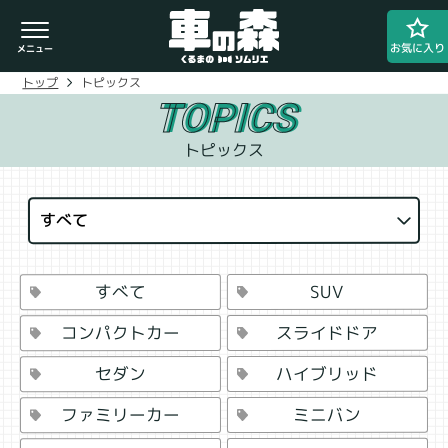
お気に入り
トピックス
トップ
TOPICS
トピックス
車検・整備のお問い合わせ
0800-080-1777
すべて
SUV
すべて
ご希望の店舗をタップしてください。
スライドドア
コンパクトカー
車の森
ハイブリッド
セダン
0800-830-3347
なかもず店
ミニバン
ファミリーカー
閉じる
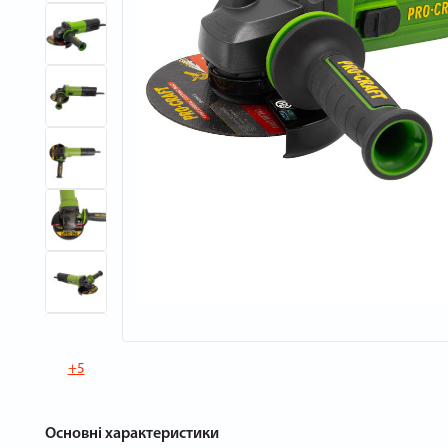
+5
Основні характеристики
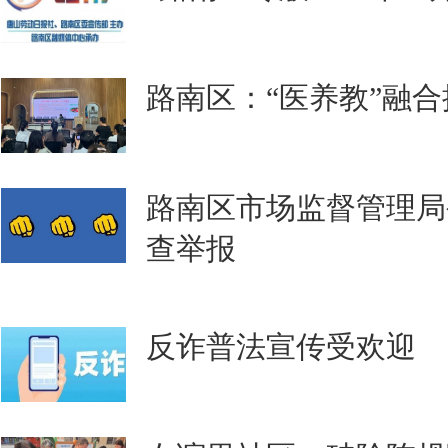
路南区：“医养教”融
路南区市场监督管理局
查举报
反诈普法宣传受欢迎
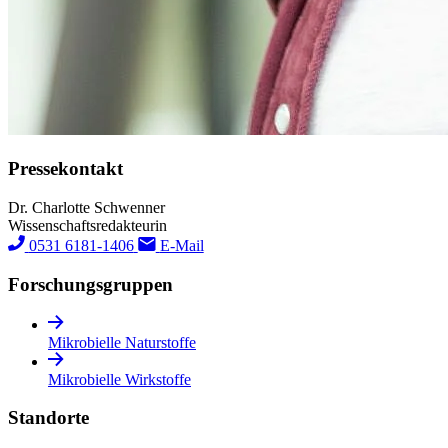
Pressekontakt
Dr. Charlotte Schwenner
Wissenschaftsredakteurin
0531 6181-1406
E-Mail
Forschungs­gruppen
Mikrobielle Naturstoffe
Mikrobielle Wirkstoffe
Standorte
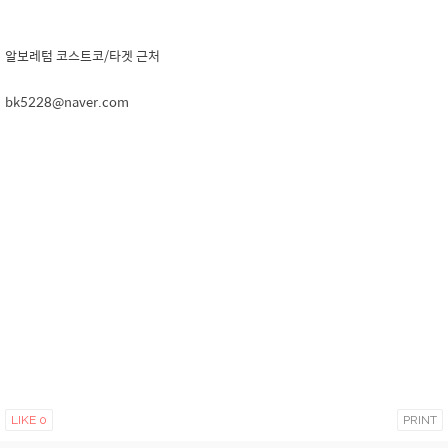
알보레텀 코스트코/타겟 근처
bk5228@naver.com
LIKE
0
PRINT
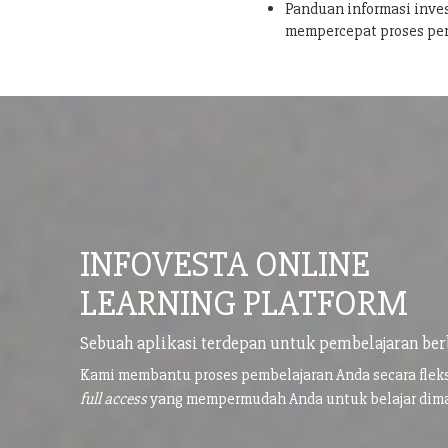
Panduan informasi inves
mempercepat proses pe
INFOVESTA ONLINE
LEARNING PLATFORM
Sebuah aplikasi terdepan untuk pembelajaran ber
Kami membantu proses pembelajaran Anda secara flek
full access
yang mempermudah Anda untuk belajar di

::::::::

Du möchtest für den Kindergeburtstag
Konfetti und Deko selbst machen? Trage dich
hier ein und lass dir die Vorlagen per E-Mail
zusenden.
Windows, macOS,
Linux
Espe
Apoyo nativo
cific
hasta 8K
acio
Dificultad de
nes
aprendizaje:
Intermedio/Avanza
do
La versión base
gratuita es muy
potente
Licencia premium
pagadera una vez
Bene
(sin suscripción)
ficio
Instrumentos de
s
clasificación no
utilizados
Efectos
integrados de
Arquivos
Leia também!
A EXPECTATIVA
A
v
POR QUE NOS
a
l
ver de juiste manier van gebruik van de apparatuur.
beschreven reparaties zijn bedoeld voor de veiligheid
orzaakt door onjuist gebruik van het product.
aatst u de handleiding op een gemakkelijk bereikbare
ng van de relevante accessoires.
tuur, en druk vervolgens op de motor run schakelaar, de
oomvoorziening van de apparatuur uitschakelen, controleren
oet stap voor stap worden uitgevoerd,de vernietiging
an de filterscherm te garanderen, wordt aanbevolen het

::::::::

AIM OF THE TASK
Proceeding from the line containing "La versión base" through the line containing "an de filterscherm", transcribe the lines above exactly, both end lines included.

OUTPUT BELOW
La versión base
gratuita es muy
potente
Licencia premium
pagadera una vez
Bene
(sin suscripción)
ficio
Instrumentos de
s
clasificación no
utilizados
Efectos
integrados de
Arquivos
Leia também!
A EXPECTATIVA
A
v
POR QUE NOS
a
l
ver de juiste manier van gebruik van de apparatuur.
beschreven reparaties zijn bedoeld voor de veiligheid
orzaakt door onjuist gebruik van het product.
aatst u de handleiding op een gemakkelijk bereikbare
ng van de relevante accessoires.
tuur, en druk vervolgens op de motor run schakelaar, de
oomvoorziening van de apparatuur uitschakelen, controleren
oet stap voor stap worden uitgevoerd,de vernietiging
an de filterscherm te garanderen, wordt aanbevolen het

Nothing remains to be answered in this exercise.